Prof. em. Dr. Kevan A.C. Martin

Prof. em. Dr.  Kevan A.C. Martin

Prof. em. Dr. Kevan A.C. Martin

Professor Emeritus at the Department of Information Technology and Electrical Engineering

ETH Zürich

Institut für Neuroinformatik

Y55 G 27

Winterthurerstrasse 190

8057 Zürich

Switzerland

Additional information

Kevan A.C. Martin has been Full Professor of System Neurophysiology and Director of the Institute of Neuroinformatics, which was founded in 1995 by the ETH Zurich and the University of Zurich. His research explores the basic microcircuits of the neocortex and their generic functions through a synthesis of experimental and theoretical work. This has led him (jointly with Prof. Rodney J. Douglas) to develop a unified model of the structure and operation of the basic cortical microcircuit.
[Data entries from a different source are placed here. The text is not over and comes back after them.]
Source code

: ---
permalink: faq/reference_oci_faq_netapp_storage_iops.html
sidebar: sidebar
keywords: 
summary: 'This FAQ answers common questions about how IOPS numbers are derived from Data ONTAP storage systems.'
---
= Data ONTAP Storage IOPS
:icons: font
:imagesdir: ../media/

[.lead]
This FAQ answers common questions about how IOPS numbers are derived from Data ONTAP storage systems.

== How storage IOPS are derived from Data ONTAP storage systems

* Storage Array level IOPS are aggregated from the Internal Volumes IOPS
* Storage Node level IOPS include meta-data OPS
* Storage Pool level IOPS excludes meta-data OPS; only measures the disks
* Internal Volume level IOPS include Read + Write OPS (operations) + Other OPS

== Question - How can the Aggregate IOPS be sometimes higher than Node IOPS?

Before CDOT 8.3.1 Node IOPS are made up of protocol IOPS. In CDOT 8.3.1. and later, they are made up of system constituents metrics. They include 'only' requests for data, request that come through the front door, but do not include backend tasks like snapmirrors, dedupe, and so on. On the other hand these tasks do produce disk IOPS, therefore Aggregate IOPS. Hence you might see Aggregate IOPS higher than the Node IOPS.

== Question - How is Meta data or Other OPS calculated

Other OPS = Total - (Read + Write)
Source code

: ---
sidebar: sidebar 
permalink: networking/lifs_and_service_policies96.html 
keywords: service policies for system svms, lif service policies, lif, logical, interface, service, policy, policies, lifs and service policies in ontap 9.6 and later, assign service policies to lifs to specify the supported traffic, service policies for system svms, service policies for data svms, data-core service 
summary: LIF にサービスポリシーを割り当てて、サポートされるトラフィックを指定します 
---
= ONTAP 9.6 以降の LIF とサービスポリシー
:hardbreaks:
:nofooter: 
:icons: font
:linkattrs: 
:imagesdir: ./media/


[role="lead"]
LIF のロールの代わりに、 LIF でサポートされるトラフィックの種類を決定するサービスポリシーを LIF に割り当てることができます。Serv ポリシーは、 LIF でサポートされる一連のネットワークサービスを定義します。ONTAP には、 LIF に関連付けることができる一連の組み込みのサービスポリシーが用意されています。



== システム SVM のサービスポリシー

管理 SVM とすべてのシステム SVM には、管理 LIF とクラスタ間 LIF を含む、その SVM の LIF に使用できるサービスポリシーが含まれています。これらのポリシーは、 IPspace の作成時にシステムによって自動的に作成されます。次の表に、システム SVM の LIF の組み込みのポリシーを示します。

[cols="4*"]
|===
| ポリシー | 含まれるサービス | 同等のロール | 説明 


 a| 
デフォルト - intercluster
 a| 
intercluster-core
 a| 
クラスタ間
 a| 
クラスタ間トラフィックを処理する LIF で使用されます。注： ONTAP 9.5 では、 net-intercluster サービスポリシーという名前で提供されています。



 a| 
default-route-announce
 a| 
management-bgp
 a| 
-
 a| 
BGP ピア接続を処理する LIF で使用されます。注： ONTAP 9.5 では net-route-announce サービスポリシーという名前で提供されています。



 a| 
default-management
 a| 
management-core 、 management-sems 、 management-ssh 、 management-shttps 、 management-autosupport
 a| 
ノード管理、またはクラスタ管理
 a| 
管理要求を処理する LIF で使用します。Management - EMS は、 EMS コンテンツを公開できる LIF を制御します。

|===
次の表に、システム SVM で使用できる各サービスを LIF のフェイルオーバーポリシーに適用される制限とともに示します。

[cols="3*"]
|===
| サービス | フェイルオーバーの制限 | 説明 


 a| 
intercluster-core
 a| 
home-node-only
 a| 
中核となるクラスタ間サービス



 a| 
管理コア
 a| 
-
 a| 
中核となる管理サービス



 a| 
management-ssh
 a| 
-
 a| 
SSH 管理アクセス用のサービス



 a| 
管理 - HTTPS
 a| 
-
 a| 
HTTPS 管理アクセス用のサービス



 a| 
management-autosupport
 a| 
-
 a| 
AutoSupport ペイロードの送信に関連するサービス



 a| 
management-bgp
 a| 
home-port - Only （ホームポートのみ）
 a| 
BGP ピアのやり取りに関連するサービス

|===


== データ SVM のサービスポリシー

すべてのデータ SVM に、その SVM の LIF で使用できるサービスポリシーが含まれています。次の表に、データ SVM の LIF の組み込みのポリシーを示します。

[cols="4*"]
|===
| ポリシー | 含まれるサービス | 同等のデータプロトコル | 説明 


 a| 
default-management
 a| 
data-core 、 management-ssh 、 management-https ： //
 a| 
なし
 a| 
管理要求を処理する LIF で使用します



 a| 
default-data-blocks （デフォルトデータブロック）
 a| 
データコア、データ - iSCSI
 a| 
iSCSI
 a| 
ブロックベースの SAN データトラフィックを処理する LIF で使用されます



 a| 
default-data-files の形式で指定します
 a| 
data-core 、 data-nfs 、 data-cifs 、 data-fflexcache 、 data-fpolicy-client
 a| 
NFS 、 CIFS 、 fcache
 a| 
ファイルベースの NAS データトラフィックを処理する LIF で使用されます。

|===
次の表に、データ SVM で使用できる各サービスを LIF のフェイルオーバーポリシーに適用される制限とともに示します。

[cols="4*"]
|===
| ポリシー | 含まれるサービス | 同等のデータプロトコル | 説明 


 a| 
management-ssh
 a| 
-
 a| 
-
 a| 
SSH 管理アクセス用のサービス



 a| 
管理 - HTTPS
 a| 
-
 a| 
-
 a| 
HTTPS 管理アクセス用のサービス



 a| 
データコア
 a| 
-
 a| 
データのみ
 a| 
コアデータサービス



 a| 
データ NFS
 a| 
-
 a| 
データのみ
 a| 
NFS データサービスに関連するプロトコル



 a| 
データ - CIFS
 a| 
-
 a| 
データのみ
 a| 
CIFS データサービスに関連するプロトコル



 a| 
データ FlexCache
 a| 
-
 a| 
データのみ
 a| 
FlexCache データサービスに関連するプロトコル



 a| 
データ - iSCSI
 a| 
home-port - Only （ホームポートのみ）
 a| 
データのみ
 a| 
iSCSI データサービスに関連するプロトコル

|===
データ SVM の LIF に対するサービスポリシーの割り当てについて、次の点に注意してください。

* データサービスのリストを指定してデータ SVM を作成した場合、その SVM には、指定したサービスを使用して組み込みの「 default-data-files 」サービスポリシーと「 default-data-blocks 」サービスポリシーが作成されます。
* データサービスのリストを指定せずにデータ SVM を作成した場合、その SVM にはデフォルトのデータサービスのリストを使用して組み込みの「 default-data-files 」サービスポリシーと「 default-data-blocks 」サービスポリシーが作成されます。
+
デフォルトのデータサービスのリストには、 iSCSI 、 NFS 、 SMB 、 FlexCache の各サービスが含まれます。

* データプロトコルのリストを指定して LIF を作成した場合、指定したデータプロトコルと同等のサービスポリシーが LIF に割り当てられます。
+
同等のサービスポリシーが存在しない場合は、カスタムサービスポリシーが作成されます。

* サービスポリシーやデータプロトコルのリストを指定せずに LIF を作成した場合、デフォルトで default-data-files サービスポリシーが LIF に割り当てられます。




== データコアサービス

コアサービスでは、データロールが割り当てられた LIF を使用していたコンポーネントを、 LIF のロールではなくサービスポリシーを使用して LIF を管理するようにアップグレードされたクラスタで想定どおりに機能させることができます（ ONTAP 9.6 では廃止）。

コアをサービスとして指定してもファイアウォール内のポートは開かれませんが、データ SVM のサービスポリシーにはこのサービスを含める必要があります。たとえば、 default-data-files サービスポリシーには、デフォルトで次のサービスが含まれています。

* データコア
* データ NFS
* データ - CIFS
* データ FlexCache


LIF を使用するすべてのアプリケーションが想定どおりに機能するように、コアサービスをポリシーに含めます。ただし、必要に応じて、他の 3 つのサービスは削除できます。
Kevan Martin is a British citizen, born in Cape Town. After completing his Bachelor of Science degree with major subjects Logic and Metaphysics, Physiology, and Psychology, he obtained a Masters degree in Civil Engineering (cum laude) from the University of Cape Town in 1975. He won a graduate scholarship to Wolfson College, Oxford, where he completed a D. Phil. in Developmental Neurobiology in 1978. He began collaborating with David Whitteridge, the Waynflete Professor of Physiology, to link structure and function in the visual cortex. Their close association continued until Whitteridge-s death in 1994.



In 1979 he was elected to the prestigious Weir Junior Research Fellowship at University College, Oxford, where he also was appointed Junior Dean. In 1984 he was elected to the EPA Cephalosporin Junior Research Fellowship at Linacre College, Oxford. In 1985 he became the Ovenstone Senior Research Fellow at University College, Oxford, and, as one of the founding members of the Medical Research Council-s Anatomical Neuropharmacology Unit, a Senior Scientist of the Medical Research Council.



Kevan Martin was awarded the first Wellcome Prize of the Physiological Society in 1986 for outstanding contributions to physiology by a young physiologist. In 1989 he became an Adjunct Professor of the University of Alabama, Birmingham. He is a Foreign Associate of the Royal Society, South Africa and was Henry Head Research Fellow of the Royal Society, London, from 1990-1995.